The cleric preached in his tiny Yemeni village about the evils of al-Qaida, warning residents to stay away from the group’s fighters and their hard-line ideology. The talk worried residents, who feared it would bring retaliation from the militants, and even the cleric’s father wanted him to stop.
But in the end it wasn’t al-Qaida that killed Sheik Salem Ahmed bin Ali Jaber.
Al-Qaida fighters, who hide in mountain strongholds near the remote eastern village of Khashamir, did call him out, demanding he meet them one night — apparently to intimidate him into stopping his sermons against them.
Sheik Salem felt he had no choice but to meet them, but a cousin who was in the police insisted on accompanying him as protection, according to the cleric’s brother-in-law, Faysal bin Ali bin Jaber, who recounted the events.
“Once they arrived to the car where al-Qaida was, four missiles hit,” Faysal said. At home in the village, he heard the blasts — and heard the U.S. drone that struck the cars. “We know the buzzing sound of the drones overhead,” he said.
Yemeni security officials confirmed three militants, along with Sheik Salem and his cousin were killed in the strike last August and that it was carried out by an American drone.
In its covert fight against al-Qaida in Yemen, the United States has dramatically stepped up its use of drone strikes the past year, scoring key successes against one of the most active branches of the terror network. With more than 40 strikes reported in 2012 and nine so far this year, Yemen has become the second biggest front in American drone warfare, after Pakistan.
But the escalation has meant more civilians getting caught in the crossfire.
Civilian deaths are breeding resentments on a local level, sometimes undermining U.S. efforts to turn the public against militants. The backlash is still not as large as in Pakistan, where there is heavy pressure on the government to force limits on strikes — but public calls for a halt to strikes are starting to emerge.

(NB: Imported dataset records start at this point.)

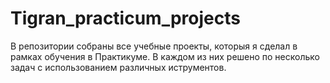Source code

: # Tigran_practicum_projects
В репозитории собраны все учебные проекты, которыя я сделал в рамках обучения в Практикуме.  В каждом из них решено по несколько задач с использованием различных иструментов. 
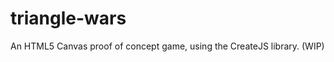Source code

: triangle-wars
=============

An HTML5 Canvas proof of concept game, using the CreateJS library. (WIP)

Several dozen activists protested Monday near the U.S. Embassy in Sanaa, denouncing the strikes. “The drone program is terrorizing our people,” the activists wrote in an open letter to President Barack Obama. “One never knows where the next drone will strike nor how many innocent victims will die.”
At a Senate Judiciary Committee hearing in Washington last week on the drone program, Farea al-Muslimi, a Yemeni whose village had been struck only days earlier, told the senators that drones are “harming efforts to win hearts and minds,” saying drones are now “the face of America” to many Yemenis.

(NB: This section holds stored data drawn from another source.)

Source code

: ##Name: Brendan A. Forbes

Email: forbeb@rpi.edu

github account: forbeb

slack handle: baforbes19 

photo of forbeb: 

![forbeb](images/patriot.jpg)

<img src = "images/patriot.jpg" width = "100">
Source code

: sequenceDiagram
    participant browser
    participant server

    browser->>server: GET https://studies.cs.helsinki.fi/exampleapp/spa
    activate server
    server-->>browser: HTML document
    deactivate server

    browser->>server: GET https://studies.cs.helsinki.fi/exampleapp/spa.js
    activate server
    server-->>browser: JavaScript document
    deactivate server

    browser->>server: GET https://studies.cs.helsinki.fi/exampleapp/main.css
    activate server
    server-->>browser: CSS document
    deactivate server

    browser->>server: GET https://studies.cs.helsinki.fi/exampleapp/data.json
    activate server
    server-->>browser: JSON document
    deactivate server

“What violent militants had previously failed to achieve, one drone strike achieved in an instant,” he said.
Faysal bin Jaber said the strike had deepened the fear in Khashamir.

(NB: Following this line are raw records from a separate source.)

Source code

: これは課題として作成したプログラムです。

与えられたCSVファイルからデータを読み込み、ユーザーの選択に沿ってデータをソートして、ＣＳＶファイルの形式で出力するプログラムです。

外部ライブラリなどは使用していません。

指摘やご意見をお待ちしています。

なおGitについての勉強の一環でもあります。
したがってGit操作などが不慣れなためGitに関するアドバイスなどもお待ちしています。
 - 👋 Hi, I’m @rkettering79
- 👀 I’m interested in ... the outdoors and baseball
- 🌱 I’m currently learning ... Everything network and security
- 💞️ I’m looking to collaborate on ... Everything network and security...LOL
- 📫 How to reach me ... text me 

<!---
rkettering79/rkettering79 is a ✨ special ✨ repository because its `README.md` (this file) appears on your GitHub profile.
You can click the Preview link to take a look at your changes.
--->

Sheik Salem had spoken in his sermon “about how killing people and labeling people who work with the West as infidels is wrong,” Faysal said.
But after the strike, “everyone who saw that there is no differentiating between us and al-Qaida are asking why don’t we just join al-Qaida since it makes no difference?” he said. The cleric’s widow — Faysal’s sister —now relies on relatives and neighbors for support for herself and her seven children.
CIA director John Brennan says the strikes are only used as a last resort against suspects believed to be plotting against America.
“In short, targeted strikes against the most senior and most dangerous AQAP terrorists are not the problem; they are part of the solution,” he said in remarks at the Council on Foreign Relations in August, using the initials of the group’s full name, al-Qaida in the Arabian Peninsula.